Segment Start: RECORDS TO PROCESS

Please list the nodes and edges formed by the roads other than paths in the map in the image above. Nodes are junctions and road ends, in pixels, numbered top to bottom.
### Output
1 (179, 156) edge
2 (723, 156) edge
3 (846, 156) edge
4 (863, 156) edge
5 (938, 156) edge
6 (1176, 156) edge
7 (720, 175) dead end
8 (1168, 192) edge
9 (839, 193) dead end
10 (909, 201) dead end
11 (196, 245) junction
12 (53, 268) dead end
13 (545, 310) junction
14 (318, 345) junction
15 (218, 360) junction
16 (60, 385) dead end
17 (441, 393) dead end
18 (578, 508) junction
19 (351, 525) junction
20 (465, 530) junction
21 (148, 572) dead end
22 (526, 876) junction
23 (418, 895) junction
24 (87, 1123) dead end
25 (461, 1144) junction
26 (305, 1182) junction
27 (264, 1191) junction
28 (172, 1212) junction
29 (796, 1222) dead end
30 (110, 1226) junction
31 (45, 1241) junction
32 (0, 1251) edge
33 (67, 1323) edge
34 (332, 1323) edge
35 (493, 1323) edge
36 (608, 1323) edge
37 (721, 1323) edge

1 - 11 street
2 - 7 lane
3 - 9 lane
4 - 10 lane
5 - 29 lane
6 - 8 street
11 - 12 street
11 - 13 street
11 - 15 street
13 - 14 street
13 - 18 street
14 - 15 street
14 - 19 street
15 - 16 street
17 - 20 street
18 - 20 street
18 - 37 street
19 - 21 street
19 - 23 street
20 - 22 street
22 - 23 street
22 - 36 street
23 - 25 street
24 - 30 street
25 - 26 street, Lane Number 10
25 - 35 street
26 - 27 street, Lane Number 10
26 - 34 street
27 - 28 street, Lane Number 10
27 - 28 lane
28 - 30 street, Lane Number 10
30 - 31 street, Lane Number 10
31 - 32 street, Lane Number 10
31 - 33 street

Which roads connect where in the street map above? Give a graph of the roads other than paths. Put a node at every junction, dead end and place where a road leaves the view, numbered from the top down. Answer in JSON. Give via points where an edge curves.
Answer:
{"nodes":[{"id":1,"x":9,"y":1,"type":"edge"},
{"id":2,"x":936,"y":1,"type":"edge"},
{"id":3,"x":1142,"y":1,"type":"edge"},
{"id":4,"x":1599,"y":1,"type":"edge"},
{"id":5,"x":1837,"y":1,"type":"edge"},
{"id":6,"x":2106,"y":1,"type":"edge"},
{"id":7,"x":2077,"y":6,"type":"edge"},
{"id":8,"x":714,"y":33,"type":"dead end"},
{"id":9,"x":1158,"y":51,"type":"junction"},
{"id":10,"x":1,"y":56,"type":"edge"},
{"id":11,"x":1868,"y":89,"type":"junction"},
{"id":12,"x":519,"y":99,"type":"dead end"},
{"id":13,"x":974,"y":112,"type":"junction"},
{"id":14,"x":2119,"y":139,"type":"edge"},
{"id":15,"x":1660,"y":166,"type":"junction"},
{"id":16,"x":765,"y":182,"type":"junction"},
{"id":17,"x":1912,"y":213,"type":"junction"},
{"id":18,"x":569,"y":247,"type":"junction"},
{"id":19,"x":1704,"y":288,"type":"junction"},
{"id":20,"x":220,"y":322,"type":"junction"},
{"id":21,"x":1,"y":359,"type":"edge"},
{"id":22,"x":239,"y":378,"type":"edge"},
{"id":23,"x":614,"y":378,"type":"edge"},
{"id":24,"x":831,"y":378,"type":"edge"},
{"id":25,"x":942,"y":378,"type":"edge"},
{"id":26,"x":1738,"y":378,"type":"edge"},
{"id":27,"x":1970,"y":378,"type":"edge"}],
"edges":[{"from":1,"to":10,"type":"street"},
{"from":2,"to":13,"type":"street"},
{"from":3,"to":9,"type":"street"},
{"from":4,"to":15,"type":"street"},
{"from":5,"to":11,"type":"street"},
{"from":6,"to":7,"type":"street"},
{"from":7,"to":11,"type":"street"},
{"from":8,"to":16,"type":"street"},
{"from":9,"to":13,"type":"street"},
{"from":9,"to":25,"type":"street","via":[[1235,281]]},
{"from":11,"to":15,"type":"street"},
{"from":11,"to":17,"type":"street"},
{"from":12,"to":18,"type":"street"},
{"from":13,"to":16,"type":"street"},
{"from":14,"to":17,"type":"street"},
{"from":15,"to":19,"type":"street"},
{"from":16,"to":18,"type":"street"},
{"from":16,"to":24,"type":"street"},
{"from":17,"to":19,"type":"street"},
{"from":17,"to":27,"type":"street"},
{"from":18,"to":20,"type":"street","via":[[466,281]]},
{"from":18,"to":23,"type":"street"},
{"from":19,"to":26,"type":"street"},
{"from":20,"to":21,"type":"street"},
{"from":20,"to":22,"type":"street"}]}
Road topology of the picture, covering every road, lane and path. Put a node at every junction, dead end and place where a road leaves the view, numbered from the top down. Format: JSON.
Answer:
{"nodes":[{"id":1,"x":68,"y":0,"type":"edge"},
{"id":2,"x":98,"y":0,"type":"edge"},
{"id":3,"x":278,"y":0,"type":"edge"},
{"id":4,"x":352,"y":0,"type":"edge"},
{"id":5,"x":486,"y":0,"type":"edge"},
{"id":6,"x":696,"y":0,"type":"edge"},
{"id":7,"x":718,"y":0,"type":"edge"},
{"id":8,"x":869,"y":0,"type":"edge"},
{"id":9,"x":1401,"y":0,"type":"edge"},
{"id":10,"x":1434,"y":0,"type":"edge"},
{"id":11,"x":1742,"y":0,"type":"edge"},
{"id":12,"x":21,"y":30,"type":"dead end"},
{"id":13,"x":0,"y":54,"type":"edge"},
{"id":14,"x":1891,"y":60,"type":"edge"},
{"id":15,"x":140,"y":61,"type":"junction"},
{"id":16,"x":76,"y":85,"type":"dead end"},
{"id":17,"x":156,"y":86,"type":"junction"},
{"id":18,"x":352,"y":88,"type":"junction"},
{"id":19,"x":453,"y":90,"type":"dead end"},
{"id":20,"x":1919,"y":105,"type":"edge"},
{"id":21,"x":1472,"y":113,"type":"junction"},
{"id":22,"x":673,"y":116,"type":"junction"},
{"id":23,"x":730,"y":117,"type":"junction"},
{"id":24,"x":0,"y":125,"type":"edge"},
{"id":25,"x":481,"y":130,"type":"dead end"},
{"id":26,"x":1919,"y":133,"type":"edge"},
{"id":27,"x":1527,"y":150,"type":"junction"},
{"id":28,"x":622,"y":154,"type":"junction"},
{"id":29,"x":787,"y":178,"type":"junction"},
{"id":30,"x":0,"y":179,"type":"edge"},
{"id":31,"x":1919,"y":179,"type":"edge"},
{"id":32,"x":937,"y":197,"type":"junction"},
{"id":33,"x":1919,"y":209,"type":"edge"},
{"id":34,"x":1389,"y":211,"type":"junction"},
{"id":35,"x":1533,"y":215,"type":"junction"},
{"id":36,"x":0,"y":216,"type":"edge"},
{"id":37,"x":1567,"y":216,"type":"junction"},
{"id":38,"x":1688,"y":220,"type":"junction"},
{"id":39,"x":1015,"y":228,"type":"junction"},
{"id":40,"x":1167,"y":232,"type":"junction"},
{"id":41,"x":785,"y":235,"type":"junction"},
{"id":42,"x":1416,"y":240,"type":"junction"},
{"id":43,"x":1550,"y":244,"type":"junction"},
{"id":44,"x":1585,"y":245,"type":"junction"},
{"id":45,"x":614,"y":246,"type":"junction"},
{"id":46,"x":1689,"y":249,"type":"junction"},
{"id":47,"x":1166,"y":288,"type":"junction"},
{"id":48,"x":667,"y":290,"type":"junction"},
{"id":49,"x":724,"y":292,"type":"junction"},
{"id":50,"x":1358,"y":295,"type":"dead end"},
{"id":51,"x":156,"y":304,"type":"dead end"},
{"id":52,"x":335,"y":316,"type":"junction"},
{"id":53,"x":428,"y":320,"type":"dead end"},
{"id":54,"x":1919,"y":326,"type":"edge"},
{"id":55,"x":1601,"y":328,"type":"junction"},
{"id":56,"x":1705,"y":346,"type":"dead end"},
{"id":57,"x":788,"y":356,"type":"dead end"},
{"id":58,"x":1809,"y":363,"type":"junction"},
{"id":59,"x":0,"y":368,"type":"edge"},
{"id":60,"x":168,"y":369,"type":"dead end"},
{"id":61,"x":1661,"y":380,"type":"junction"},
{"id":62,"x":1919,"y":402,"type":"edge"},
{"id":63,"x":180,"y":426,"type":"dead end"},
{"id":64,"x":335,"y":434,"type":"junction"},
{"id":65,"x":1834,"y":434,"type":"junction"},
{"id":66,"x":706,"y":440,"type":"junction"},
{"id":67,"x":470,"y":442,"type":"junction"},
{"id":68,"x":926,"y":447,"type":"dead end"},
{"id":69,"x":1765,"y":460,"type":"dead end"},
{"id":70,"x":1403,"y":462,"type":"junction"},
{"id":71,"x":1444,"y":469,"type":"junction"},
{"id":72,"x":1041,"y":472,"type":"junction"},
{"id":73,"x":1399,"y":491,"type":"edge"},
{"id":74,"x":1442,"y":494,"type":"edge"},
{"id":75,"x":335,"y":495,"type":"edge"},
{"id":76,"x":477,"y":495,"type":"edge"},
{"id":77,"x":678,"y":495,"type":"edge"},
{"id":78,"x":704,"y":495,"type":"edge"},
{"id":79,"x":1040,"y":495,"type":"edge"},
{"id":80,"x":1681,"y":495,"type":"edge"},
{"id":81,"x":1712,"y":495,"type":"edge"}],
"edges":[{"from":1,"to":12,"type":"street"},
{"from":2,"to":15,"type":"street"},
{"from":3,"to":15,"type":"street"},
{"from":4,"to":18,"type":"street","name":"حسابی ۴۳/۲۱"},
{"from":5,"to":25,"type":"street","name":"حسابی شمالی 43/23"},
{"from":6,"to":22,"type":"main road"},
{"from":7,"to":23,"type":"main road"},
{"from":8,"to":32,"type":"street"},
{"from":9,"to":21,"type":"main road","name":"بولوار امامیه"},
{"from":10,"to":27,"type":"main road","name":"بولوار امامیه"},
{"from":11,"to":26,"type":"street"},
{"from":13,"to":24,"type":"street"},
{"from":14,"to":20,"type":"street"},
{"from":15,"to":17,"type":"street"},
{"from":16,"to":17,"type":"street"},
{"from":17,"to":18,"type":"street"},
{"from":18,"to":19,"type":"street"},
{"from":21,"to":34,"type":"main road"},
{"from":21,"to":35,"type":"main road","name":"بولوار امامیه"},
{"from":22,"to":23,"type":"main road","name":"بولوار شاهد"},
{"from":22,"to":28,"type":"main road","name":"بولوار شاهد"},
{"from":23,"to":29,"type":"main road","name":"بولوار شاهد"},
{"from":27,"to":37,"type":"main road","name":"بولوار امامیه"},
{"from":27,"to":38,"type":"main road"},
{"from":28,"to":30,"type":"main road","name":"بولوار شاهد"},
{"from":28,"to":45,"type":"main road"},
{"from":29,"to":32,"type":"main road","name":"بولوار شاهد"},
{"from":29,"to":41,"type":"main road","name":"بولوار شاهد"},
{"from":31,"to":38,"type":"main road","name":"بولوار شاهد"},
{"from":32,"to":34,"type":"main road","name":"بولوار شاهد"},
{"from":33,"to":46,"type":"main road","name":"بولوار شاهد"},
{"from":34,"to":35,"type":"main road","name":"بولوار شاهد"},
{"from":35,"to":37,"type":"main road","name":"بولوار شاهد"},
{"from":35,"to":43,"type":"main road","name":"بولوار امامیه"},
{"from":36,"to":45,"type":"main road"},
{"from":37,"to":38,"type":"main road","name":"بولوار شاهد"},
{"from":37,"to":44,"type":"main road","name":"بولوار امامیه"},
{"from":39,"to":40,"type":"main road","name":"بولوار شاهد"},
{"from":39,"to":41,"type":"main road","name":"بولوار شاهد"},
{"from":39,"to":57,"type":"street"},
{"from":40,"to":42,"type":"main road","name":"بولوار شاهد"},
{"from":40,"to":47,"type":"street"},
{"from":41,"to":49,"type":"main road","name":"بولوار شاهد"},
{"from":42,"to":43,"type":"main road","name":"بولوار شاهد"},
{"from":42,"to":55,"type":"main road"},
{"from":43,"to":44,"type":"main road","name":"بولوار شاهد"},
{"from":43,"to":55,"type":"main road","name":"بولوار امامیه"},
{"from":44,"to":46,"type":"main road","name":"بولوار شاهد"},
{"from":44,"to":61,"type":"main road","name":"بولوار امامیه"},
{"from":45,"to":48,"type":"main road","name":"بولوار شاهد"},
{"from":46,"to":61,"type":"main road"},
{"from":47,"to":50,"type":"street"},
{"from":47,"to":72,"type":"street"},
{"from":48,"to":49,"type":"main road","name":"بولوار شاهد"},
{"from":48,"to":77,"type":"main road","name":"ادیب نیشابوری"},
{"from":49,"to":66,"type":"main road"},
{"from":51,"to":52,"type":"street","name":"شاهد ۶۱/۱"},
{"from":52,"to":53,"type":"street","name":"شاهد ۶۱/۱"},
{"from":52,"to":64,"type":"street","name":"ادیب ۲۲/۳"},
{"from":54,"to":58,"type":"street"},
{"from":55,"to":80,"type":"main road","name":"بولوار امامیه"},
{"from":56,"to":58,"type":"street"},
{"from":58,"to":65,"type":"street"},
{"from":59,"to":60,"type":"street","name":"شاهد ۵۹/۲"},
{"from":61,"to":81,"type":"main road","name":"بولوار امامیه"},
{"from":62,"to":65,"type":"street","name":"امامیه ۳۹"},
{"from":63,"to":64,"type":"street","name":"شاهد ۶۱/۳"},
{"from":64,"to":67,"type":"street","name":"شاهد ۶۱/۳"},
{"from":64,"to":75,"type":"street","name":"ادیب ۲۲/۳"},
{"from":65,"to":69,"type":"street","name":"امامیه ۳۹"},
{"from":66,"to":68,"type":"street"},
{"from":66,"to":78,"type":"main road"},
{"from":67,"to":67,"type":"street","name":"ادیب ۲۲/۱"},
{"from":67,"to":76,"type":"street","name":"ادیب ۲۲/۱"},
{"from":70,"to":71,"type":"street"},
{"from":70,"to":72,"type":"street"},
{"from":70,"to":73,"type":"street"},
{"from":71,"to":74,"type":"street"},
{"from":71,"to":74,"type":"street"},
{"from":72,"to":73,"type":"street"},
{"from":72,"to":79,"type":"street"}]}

Segment End: RECORDS TO PROCESS

(TASK REQUIREMENTS) All lines of the records above that contain the word "paths" are to be copied out.

(WRITTEN SOLUTION)
Please list the nodes and edges formed by the roads other than paths in the map in the image above. Nodes are junctions and road ends, in pixels, numbered top to bottom.
Which roads connect where in the street map above? Give a graph of the roads other than paths. Put a node at every junction, dead end and place where a road leaves the view, numbered from the top down. Answer in JSON. Give via points where an edge curves.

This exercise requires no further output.